** Passage fourni **
++++++
5/24 Bon, ça reste un peu bancal, notamment parce que Vénus n'est pas la première planète du système. Mercure est située à 0,4 unités astronomiques, et pour obtenir ce nombre, il ne faut même pas mettre 2 à la puissance -1, mais carrément à la puissance -∞. On compte peut-être à partir de zéro en informatique, mais il y a quand même peu de cas où on commence à compter à partir de moins l'infini.

Et puis il y a un autre souci : (3×2³+4)/10, ça fait 2,8… ce qui ne correspond pas au rayon de l'orbite de Jupiter. Par contre, (3×2⁴+4)/10, ça fait 5,2, ce qui qui pour le coup correspond parfaitement pour Jupiter. Et (3×2⁵+4)/10 nous donne 10, quand Saturne, dernière des planètes connues à l'époque, est à un peu plus de 9,5 unités astronomique, ce qui a environ l'air de coller aussi. Il faut donc décaler les deux dernières d'un cran. Est-ce qu'il nous manquerait une planète entre Mars et Jupiter ?
Image de la « loi de Titius-Bode » que j'avais réalisée pour ma vidéo sur Pluton. On y voit les positions observées des planètes, comparées à ce que donne la suite mathématique, avec donc un point d'interrogation à l'endroit où une planète manquerait. Un smiley sur le côté fait la grimace, parce que bon, ça ne colle pas si bien que ça (même si je pense que j'avais dû prendre des valeurs un peu exagérées pour Saturne, on voit un net décalage dans son cas alors qu'en vrai, comme son éloignement au Soleil varie un peu, il lui arrive d'être à la « bonne » position). On notera que j'avais fait l'image en vitesse sans revérifier, parce que j'ai mis Mercure à la position zéro et pas à la position moins l'infini, je ne me rappelais plus de ce détail.

6/24 Titius lui-même ne fera pas forcément beaucoup de bruit autour de sa « découverte ». Mais quelques années plus tard, en 1772, Johann Elert Bode publierai à son tour sur le sujet et se débrouillera pour en faire pas mal la publicité, au point qu'on a souvent oublié l'auteur initial pour lui en accorder la paternité. Cette « loi empirique » est donc de nos jours baptisée « loi de Titius-Bode », mais on se contente souvent (comme je l'ai fait moi-même dans le premier pouet et dans le sondage de la semaine dernière) de dire « loi de Bode ».
++++++
** Consigne 1 **
Condensez sous forme de liste le paragraphe du passage fourni qui commence par « Et puis il y a un autre souci », sans perdre ses faits principaux.
** Consigne 2 **
Poursuivez le texte sur la loi de Titius-Bode à partir de sa dernière phrase.

** Lignes affichées **
++++++
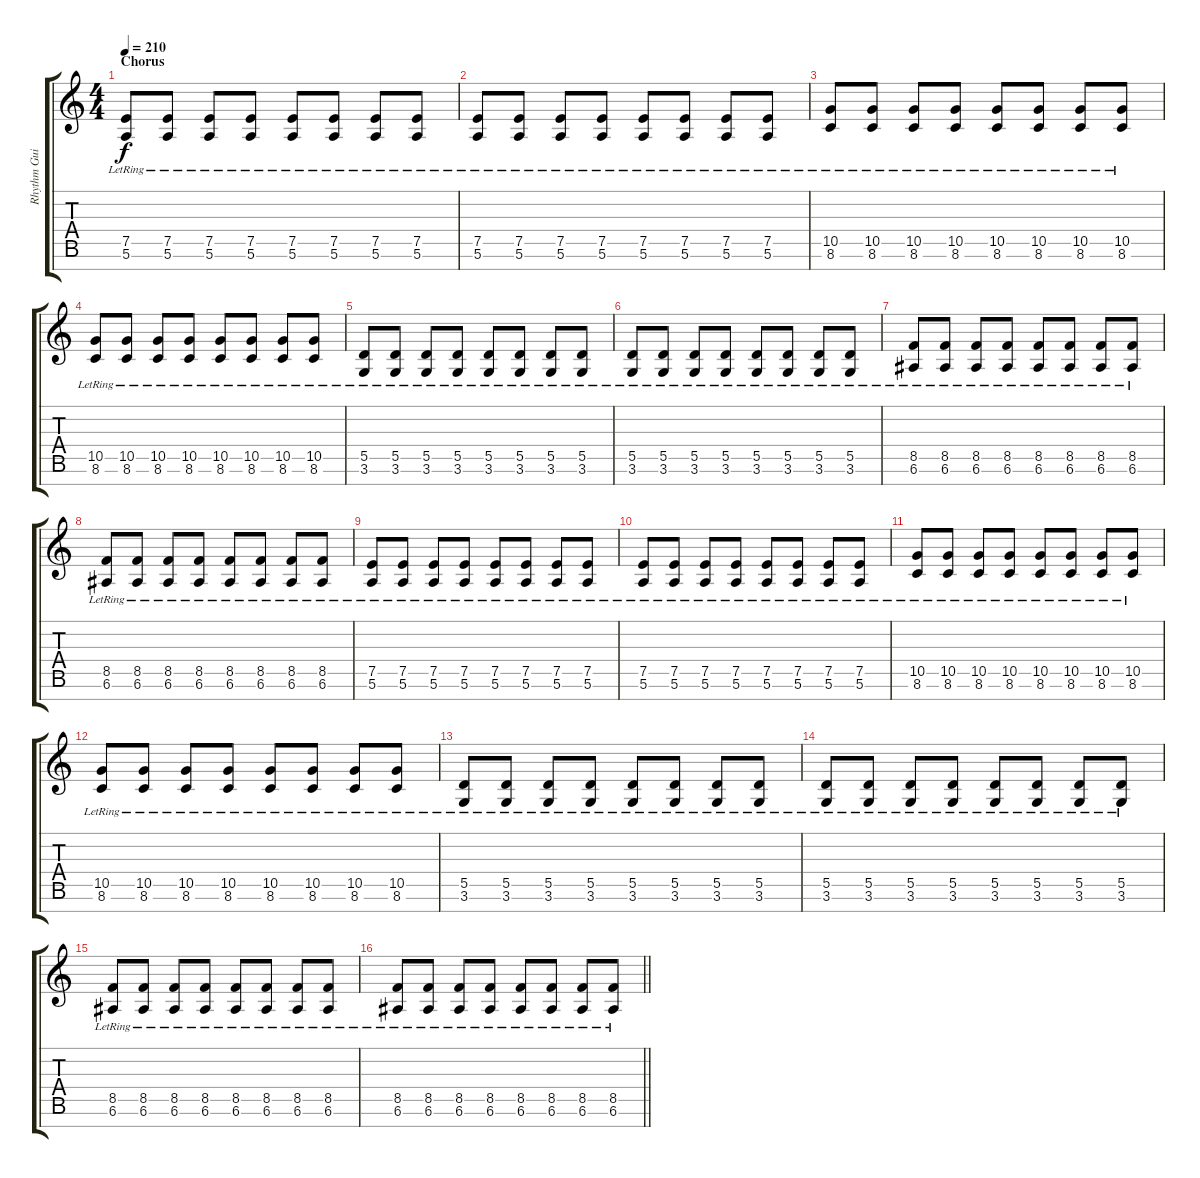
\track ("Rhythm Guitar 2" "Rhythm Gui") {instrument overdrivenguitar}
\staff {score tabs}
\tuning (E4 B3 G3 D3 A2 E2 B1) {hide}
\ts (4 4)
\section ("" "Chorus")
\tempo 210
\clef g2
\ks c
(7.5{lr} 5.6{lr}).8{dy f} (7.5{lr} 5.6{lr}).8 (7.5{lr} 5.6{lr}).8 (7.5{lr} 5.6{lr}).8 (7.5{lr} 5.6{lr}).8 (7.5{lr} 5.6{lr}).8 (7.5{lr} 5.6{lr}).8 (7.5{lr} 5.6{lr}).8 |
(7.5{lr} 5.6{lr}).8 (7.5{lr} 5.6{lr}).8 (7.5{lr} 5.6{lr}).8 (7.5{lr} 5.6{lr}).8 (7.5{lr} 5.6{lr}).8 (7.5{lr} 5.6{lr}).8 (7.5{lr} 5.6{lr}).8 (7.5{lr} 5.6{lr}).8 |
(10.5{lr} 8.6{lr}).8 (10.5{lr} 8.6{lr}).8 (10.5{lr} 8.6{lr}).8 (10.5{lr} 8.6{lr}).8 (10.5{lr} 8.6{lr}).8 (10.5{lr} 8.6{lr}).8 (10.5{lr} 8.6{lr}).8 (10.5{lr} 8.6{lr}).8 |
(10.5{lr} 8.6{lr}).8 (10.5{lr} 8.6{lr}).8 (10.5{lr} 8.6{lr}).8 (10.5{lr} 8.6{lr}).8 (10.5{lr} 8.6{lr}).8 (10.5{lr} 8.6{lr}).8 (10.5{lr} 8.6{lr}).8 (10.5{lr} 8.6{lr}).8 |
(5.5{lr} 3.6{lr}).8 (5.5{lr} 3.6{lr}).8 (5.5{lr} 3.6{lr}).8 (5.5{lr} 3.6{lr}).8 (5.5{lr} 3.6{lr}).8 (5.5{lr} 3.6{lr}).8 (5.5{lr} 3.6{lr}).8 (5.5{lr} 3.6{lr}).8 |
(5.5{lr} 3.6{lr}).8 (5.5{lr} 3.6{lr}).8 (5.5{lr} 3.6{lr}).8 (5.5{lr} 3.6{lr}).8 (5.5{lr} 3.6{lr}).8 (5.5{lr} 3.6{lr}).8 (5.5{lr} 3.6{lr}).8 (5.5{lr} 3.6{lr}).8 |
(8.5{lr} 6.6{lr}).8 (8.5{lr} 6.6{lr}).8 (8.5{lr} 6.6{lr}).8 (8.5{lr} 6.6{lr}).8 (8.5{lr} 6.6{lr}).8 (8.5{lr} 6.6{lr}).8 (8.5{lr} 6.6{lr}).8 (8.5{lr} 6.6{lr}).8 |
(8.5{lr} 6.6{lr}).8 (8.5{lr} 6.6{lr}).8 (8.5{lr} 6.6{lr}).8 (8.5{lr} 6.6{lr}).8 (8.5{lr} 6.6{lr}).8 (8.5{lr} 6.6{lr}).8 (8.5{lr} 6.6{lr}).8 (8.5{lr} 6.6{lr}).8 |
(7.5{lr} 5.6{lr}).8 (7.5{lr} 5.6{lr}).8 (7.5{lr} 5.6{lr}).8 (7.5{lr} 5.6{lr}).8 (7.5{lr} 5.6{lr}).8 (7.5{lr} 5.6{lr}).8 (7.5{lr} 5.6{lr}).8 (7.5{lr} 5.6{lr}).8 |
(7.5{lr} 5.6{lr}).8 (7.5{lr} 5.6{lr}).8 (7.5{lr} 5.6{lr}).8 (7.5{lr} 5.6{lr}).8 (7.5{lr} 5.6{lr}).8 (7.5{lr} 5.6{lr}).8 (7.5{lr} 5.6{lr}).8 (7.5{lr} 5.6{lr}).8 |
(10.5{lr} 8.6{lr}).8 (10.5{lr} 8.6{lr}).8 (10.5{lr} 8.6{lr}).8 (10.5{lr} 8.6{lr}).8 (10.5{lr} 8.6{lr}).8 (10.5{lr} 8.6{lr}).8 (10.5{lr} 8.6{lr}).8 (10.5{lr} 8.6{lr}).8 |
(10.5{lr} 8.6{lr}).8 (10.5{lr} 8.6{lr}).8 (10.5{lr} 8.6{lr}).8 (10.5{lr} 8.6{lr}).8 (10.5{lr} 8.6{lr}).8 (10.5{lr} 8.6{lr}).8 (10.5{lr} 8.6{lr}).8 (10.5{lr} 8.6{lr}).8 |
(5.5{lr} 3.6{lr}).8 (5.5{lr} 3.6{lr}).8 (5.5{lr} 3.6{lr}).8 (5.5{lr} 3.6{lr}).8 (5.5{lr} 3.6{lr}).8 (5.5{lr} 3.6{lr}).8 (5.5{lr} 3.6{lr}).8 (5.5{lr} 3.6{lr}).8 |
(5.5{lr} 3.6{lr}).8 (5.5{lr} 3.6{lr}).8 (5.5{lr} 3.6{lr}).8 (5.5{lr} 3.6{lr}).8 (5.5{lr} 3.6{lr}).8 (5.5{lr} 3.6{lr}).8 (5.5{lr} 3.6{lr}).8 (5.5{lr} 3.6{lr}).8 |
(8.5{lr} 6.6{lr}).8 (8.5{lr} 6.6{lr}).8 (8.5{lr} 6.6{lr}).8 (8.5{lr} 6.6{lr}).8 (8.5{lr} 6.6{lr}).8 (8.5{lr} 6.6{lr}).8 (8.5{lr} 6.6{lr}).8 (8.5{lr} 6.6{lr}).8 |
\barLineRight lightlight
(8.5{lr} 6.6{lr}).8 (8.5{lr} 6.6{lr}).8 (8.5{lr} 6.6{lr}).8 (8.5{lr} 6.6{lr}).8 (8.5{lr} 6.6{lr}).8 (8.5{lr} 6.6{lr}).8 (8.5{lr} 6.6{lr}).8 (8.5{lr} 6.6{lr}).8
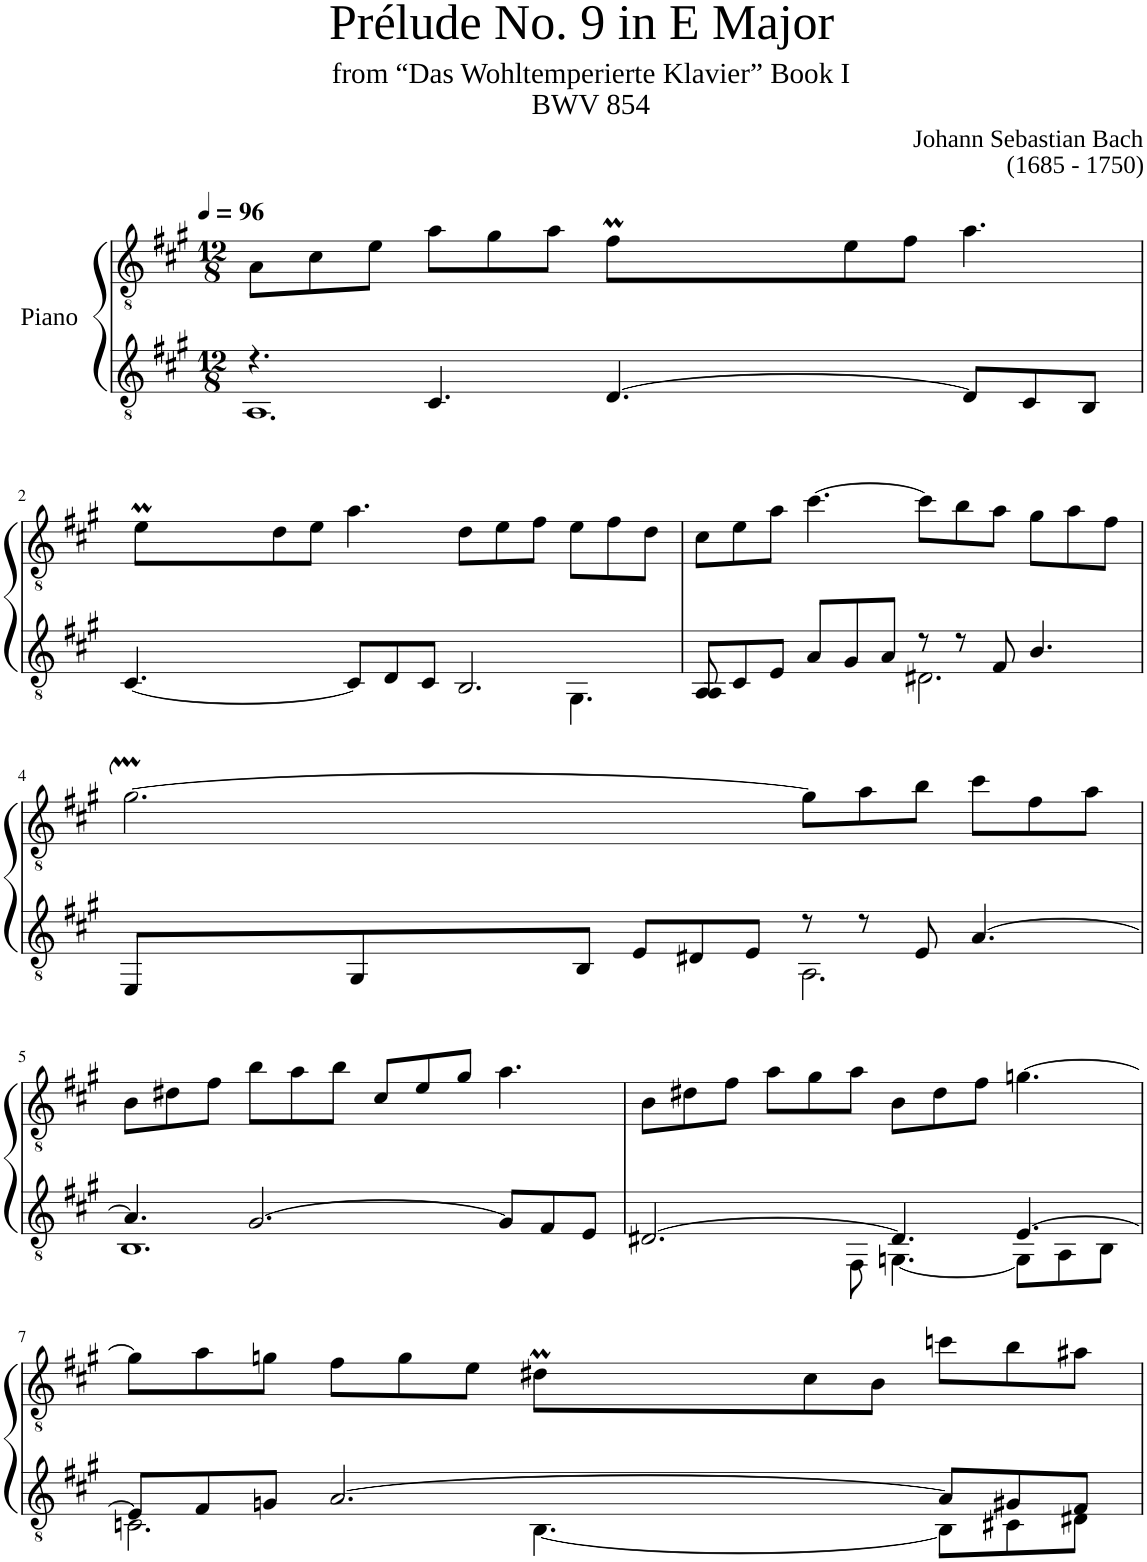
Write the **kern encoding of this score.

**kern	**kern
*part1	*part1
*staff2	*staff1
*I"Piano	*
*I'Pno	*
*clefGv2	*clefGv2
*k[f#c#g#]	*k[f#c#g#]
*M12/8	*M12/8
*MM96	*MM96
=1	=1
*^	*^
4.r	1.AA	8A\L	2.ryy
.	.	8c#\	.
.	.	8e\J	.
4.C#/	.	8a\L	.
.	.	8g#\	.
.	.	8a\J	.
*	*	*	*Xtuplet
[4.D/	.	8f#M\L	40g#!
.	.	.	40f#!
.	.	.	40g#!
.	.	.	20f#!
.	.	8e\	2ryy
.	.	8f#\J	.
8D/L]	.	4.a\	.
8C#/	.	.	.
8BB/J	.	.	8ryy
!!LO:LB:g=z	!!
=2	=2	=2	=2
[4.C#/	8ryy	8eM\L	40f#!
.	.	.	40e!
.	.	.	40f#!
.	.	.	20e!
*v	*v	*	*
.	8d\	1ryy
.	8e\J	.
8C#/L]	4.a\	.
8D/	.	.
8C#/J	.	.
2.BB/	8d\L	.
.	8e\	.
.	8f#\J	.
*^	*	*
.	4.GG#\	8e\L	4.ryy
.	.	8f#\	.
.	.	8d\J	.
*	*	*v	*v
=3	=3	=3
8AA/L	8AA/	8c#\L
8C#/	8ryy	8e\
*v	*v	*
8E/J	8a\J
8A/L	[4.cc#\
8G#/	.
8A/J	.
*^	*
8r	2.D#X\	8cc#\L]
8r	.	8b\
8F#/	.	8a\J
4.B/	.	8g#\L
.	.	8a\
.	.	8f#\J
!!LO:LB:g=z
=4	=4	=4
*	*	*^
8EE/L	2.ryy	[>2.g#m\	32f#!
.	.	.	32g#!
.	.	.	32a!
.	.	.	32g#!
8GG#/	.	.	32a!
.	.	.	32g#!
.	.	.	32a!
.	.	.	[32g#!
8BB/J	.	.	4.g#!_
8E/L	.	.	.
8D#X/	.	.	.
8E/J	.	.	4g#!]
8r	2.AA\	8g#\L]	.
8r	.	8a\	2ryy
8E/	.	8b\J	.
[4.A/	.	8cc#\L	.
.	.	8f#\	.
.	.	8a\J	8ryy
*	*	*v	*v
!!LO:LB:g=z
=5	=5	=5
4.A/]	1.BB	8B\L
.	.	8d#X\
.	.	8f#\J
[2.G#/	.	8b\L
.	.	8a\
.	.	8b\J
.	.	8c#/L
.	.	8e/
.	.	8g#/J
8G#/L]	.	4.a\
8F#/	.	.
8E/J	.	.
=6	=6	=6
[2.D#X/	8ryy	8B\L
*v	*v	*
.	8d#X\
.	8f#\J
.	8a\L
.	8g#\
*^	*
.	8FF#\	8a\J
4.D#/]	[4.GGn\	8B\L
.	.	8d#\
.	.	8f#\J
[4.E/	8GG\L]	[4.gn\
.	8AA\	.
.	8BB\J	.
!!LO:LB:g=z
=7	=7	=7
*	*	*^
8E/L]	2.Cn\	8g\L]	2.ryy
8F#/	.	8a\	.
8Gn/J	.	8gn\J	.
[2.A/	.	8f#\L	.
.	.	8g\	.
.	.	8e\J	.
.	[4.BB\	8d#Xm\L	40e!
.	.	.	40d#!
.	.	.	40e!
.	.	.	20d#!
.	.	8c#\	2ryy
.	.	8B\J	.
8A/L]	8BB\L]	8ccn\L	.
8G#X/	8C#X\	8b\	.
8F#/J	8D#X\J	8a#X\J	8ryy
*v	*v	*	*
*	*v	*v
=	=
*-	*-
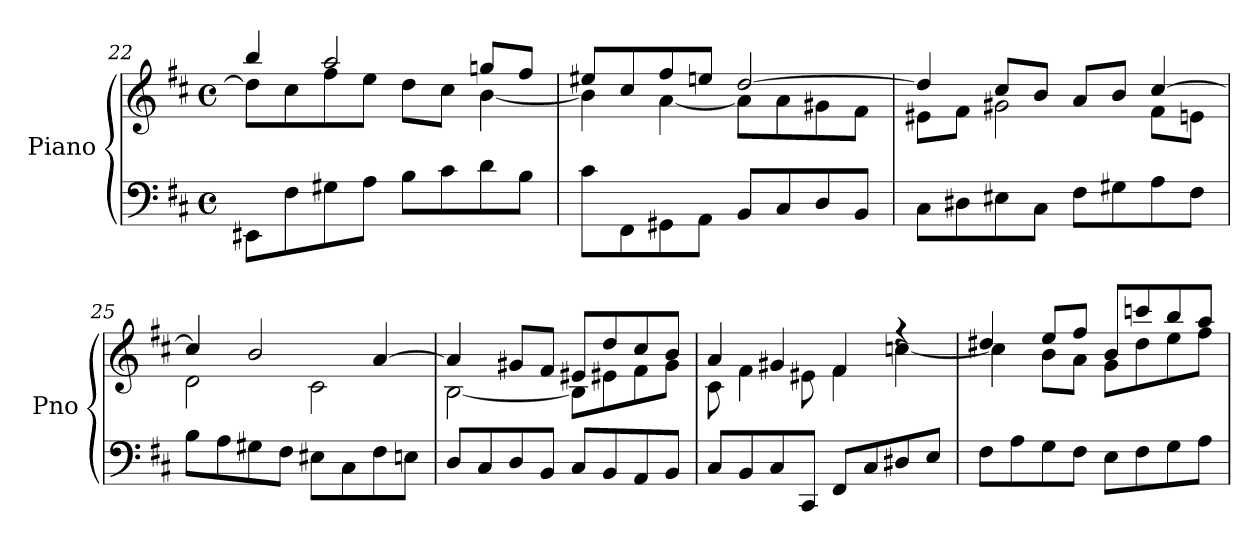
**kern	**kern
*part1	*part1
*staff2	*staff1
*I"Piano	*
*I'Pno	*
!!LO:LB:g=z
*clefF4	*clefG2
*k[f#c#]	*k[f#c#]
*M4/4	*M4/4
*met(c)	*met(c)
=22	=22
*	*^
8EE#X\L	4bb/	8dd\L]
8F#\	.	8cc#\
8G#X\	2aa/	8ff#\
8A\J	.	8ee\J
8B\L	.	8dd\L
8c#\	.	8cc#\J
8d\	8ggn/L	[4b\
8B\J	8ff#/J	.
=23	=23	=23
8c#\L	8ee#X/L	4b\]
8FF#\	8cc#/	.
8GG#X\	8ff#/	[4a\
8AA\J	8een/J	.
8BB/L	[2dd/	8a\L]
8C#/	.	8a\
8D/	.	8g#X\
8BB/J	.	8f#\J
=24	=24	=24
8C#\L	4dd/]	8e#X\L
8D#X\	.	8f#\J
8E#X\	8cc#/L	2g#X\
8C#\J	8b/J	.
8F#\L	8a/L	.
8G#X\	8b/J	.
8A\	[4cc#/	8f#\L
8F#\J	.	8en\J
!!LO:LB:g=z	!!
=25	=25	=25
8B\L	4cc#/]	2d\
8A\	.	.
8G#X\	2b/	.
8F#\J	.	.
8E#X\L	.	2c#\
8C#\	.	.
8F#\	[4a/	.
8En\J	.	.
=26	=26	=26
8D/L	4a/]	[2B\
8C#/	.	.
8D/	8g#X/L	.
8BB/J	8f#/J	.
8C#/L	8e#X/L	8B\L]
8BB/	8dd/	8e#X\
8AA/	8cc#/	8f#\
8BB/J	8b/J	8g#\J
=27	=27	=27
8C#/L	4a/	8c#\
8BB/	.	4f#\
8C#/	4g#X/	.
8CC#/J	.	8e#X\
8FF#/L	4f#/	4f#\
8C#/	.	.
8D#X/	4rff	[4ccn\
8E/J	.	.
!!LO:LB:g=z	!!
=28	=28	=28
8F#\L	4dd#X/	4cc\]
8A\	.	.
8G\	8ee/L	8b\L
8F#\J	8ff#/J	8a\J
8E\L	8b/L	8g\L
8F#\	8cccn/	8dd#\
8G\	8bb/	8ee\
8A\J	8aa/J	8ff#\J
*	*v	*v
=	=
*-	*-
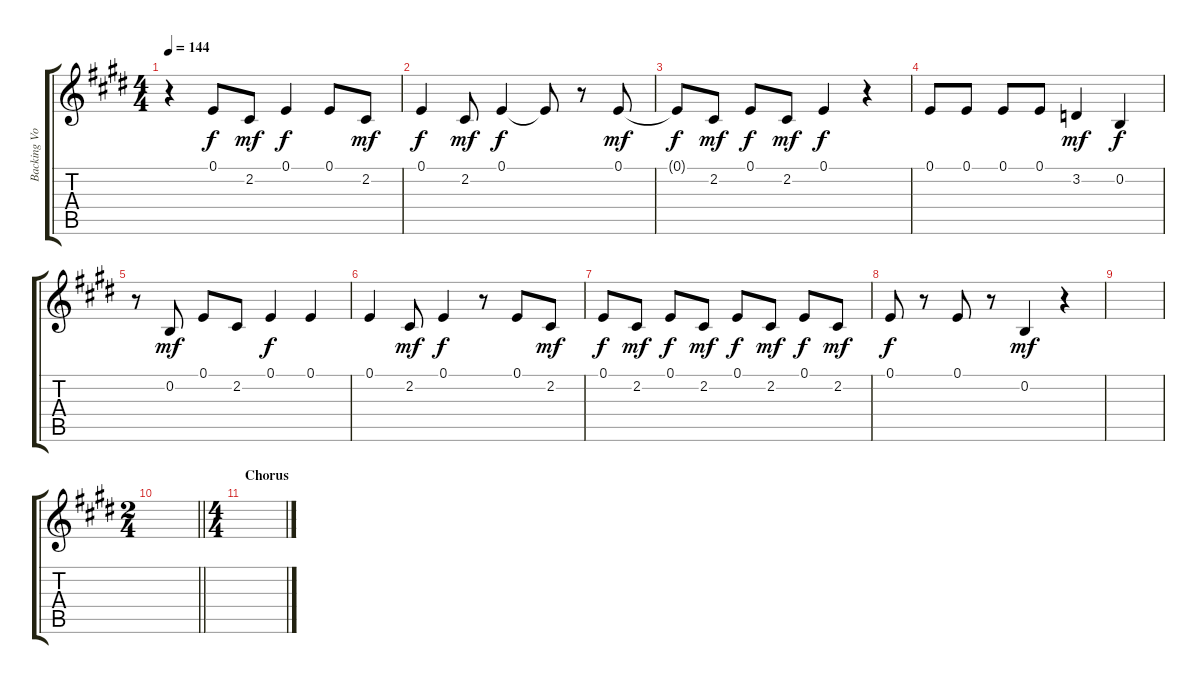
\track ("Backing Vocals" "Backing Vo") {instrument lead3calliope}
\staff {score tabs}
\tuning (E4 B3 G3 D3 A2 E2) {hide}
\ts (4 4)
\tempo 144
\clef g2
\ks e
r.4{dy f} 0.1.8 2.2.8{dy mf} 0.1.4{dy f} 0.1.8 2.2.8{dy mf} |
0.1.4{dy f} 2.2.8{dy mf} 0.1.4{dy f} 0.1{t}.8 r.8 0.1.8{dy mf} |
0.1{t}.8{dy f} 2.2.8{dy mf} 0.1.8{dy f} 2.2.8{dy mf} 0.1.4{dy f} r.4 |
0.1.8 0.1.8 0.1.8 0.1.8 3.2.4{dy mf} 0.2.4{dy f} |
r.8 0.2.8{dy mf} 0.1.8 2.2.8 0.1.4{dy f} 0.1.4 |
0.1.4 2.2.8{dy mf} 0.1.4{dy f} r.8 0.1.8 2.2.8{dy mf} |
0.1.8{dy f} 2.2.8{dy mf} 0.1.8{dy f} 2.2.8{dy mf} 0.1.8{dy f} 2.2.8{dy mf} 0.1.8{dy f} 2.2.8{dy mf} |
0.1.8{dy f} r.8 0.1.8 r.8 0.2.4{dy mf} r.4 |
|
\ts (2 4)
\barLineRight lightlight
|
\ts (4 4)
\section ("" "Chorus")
++++++
** Réponse rédigée 1 **
- (3×2³+4)/10 donne 2,8, ce qui ne correspond pas au rayon de l'orbite de Jupiter.
- (3×2⁴+4)/10 donne 5,2, valeur qui correspond parfaitement à Jupiter.
- (3×2⁵+4)/10 donne 10. Cette valeur semble coller à peu près avec Saturne, dernière planète connue à l'époque, située à un peu plus de 9,5 unités astronomiques.
- Il faut donc décaler les deux dernières d'un cran, ce qui pose la question d'une planète manquante entre Mars et Jupiter.

** Réponse rédigée 2 **
Bon, vous qui me lisez du vingt-et-unième siècle ou plus tard (si c'est plus tard : bonjour du passé, j'espère que le Fédivers du futur se porte bien et qu'on ne vous a pas trop pourri la planète à mon époque), vous avez probablement une petite idée de ce qui va suivre. Les gens de la décennie qui a suivi la publication de Bode, en revanche, étaient en droit de se demander « certes, et alors ? », ou quelque chose d'approchant.
Capture d'écran du film « Il était une fois dans l'Ouest », de Sergio Leone, dans laquelle le personnage du Cheyenne, un chef de bande évadé joué par Jason Robards, ici entouré de deux de ses hommes de main, demande « Et alors ? » Ça n'a rien à voir avec notre histoire, mais, dans le film, ça se produit au moment où l'homme à l'harmonica lui raconte une histoire à laquelle il ne croira pas (Les répliques de Charles Bronson, qui joue l'homme à l'harmonica, sont d'abord « J'ai rencontré trois de ces cache-poussière, tout à l'heure, ils attendaient un train. » (faisant référence aux manteaux que les hommes du Cheyenne utilisent comme uniformes, et que portaient également les adversaires qu'il a affronté lors de l'introduction du film), puis « À l'intérieur des cache-poussière, il y avait trois hommes. » Suit alors un silence, la question du Cheyenne, puis l'homme à l'harmonica conclue : « À l'intérieur des hommes, il y avait trois balles. » Je vous laisse découvrir la suite si vous ne connaissez pas encore le film.)

7/24 Ça ne durera cependant qu'une décennie, parce qu'en 1781, deux astronomes amateurs, William Herschel et sa sœur Caroline, qui, n'ayant pas les moyens de s'acheter un télescope, ont décidé de s'en construire un eux-mêmes, vont faire une découverte assez surprenante en utilisant l'instrument. Ils vont carrément trouver par hasard une planète jusqu'alors inconnue. C'est d'ailleurs Johann Elert Bode qui se chargera de donner à cette nouvelle planète le nom qu'on lui connaît aujourd'hui : Uranus.

Or, en calculant l'orbite de celle-ci, on découvre que son rayon est d'un peu plus de 19 fois celui de l'orbite terrestre. Et (3×2⁶+4)/10 = 19,6. Non seulement la suite mathématique proposée par Titius et Bode correspondait à peu près à l'orbite des planètes connues à l'époque, mais voilà qu'elle semble pouvoir nous prédire également la position d'une planète qu'on ne connaissait pas encore.
Reprise de l'illustration de la loi de Titius-Bode pour ma vidéo sur Pluton. Les positions prédite par la suite mathématique et observées d'Uranus ont été ajoutées, et on voit que, s'il y a un décalage entre les deux, celui-ci est plus léger que celui qu'il y a entre les positions calculées et observées pour Saturne (dont j'ai déjà indiqué précédemment qu'il est ici maximisé : selon la position de Saturne sur son orbite, les deux peuvent correspondre). Le smiley sur le côté affiche donc maintenant une expression assez surprise, puisque cette découverte était inattendue.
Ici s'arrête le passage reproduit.